Uno stimatissimo collega (e amico), con cui mi trovo molto spesso d’accordo sulla teoria politica, qualche giorno fa ha scritto su Facebook la seguente frase, a proposito dell’Articolo 18, che penso sia bene citare:
non si dica, per favore, che già oggi molte lavoratrici e molti lavoratori sono prive/i della tutela dell’art. 18. Un’eguaglianza ottenuta mediante un livellamento verso il basso, sottraendo diritti a chi li ha, non è una conquista. (Nicola Riva, Facebook, 22/03/2012)
Non attribuisco all’eguaglianza un valore così alto da pensare che, se la riforma implicasse un livellamento verso il basso, allora sarebbe una conquista.
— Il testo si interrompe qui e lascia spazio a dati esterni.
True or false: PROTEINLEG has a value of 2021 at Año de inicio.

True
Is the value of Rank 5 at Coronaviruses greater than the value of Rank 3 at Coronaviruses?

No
Il collega ha ragione quando sostiene che non è desiderabile una riforma che, allo scopo di rendere eguali i lavoratori, riduce i diritti di molti, senza migliorare quelli di nessuno*. Dubito però che la riforma in discussione porterebbe a un livellamento verso il basso. Dato che, comunque, la frase del collega ha ottenuto (e continua ad ottenere) molti “Like” su Facebook (da parte di altrettanto stimati colleghi e amici), vorrei capire come mai le mie idee siano tanto diverse da quelle della maggioranza. Con la prudenza necessaria quando si è in minoranza, proverò a spiegare perché qualcuno (pur dotato di cervello) potrebbe ritenere il contrario.